**To-do item**
Rewrite the material in the stretch from the line containing "Field: Pressure (mmHg)." through the line containing "Indicated: 210 (mmHg)", changing "sphygmomanometer" to "aneroid gauge" and keeping everything else the same. Return only those lines, without the pictures.

**Exercise data**

__________

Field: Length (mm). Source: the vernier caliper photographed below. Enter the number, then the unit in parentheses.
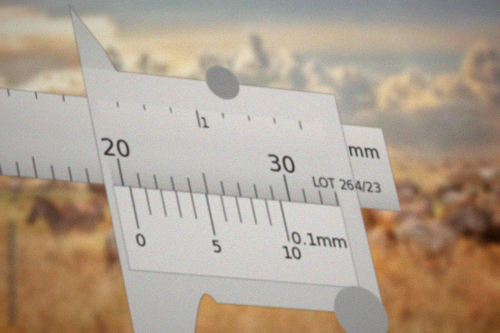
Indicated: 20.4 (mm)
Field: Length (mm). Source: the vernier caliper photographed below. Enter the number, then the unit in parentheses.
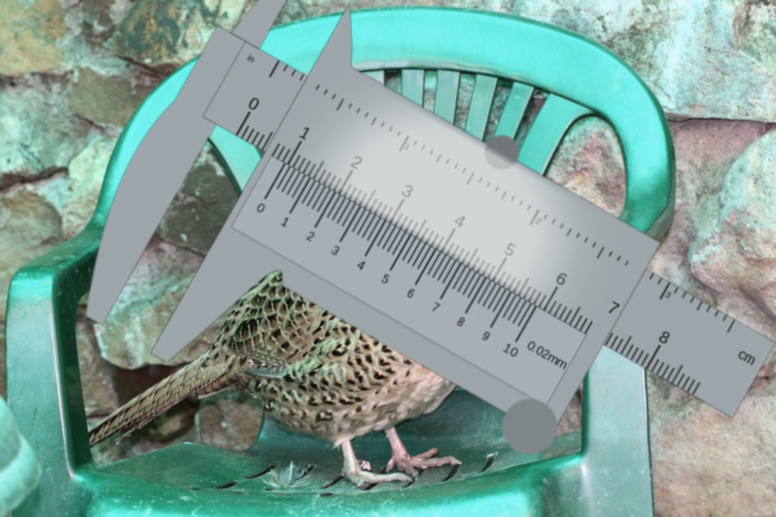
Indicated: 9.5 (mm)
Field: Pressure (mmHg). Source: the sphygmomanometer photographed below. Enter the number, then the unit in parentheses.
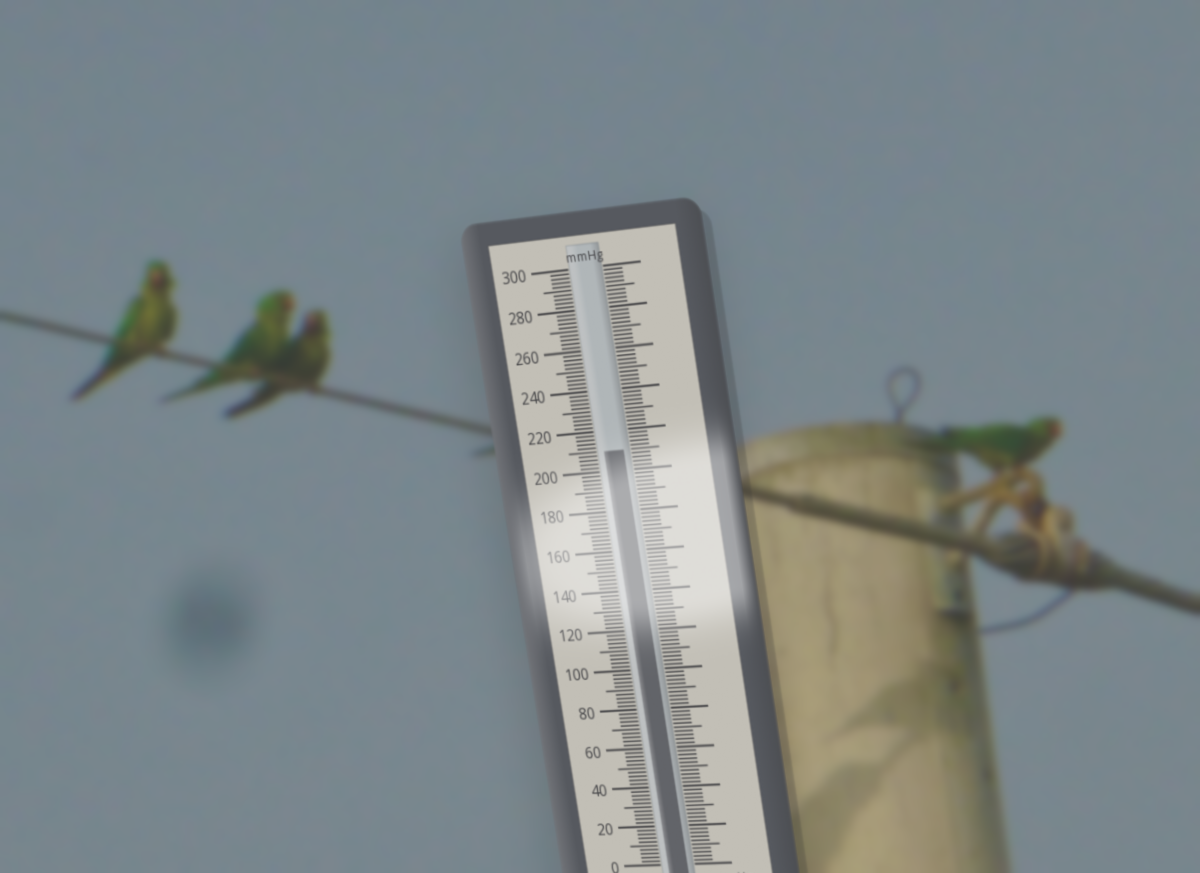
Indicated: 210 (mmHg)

__________

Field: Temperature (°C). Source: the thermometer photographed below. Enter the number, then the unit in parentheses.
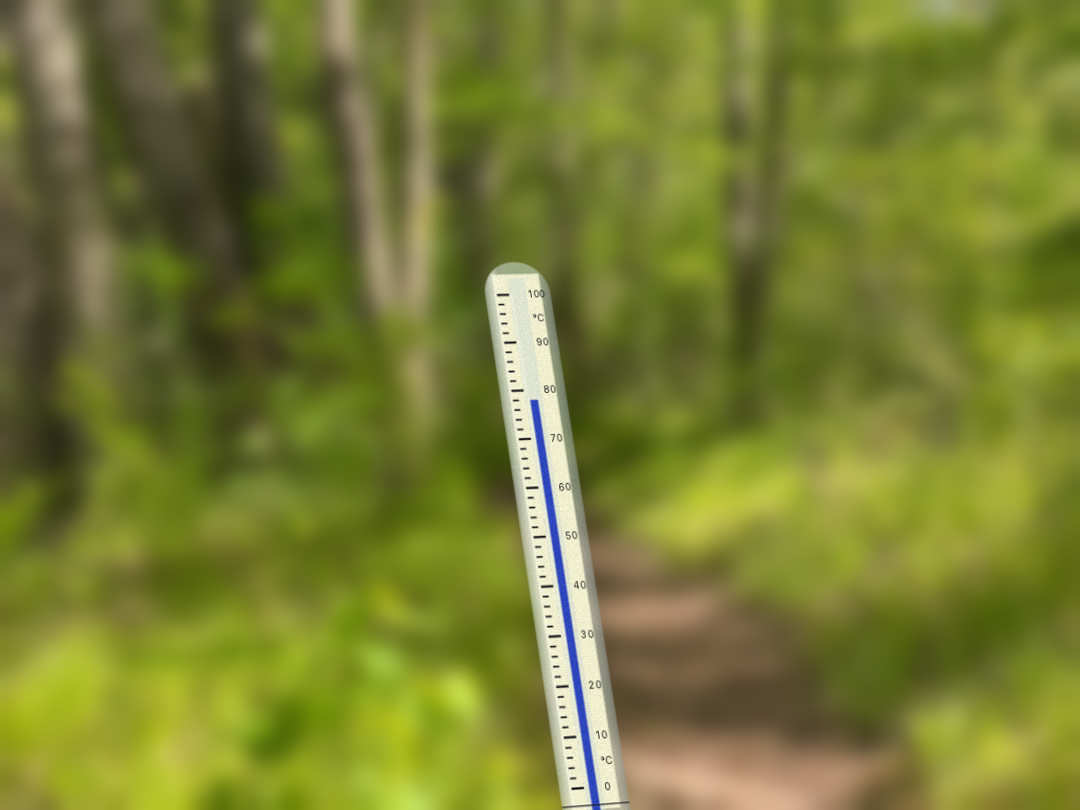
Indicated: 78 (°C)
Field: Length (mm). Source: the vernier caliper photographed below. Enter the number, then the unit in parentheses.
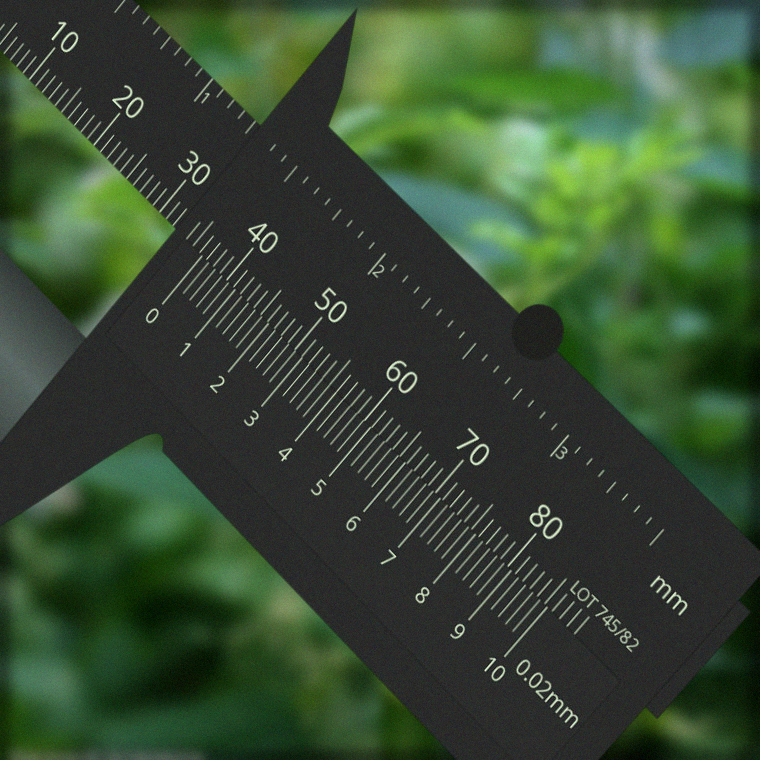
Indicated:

__________

**Exercise output**
Field: Pressure (mmHg). Source: the aneroid gauge photographed below. Enter the number, then the unit in parentheses.
Indicated: 210 (mmHg)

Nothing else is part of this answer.